Ahora sólo me queda el todo, el resto supurante de una inmensidad velada,  aún tengo unas ganas terribles de pegar una patada al orden establecido, de dejar atras las cuadrillas de carpinteros y su mundo de cartulina, escabullirme de los esqueletos sonrientes, las horas caducas, tengo unas ganas terribles de renacer dentro de este sucio tinglado y con las manos manchadas de todo lo que he vivido echar una partida de ajedrez contigo mientras nos tronchamos de la risa. Aún me quedan ganas de aclarar la garganta y cantar una canción para tí.

Música de Stateless: 




15 de junio de 2011

Instante nº 61

 










Aferrada a la cola del cometa que se agita bruñida de luz y despedida, que baila airosa como seda de gas o minuto agotado, que se levanta las faldas con la entereza de lo imprevisto y escupe carcajadas de contradicción en los callejones de agua inquieta. Pájaro de vuelo agüero la vida, devorador de hombres y flores, que sobrevuela la fisura del tiempo mientras nos mira sin emoción en los ojos, sin importarle el estremecimiento que su horrible belleza deja a su paso. La vida, que nos es dada a raudales de vientos sincopados.

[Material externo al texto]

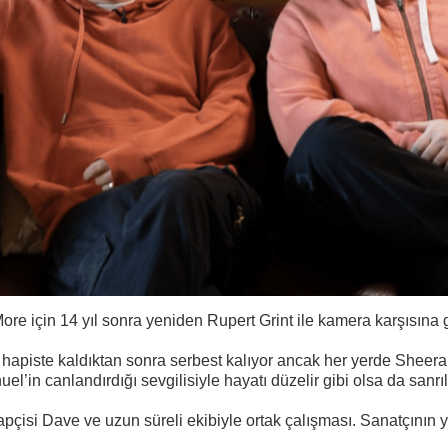
More
için 14 yıl sonra yeniden Rupert Grint ile kamera karşısına geç
 yıl hapiste kaldıktan sonra serbest kalıyor ancak her yerde She
el’in canlandırdığı sevgilisiyle hayatı düzelir gibi olsa da sanr
rapçisi Dave ve uzun süreli ekibiyle ortak çalışması. Sanatçının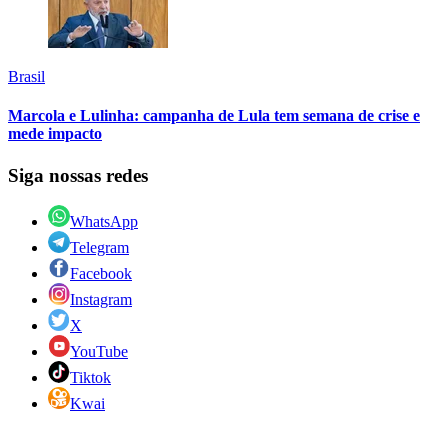
Brasil
Marcola e Lulinha: campanha de Lula tem semana de crise e
mede impacto
Siga nossas redes
WhatsApp
Telegram
Facebook
Instagram
X
YouTube
Tiktok
Kwai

Música de Iamamiwhoami:  https://youtu.be/LEoGQU_k78k

31 de mayo de 2011

Instante nº 60





Saberse manejar entre las normas de un juego viejo y conocido.


Música de Talk Talk:  https://youtu.be/C0kFAHvWmSM

20 de mayo de 2011

Instante nº 59








No somos flores. No respiramos con el ánimo suspendido, atentos únicamente a nuestra voz interior, lo hacemos percibiendo cada distracción, cada nuevo acontecimiento o malestar, que cuando se filtra en nuestro ser pugna por salir y escapar de un futuro plano, buscando la gloria de lo singular, el apogeo de un momento irrepetible.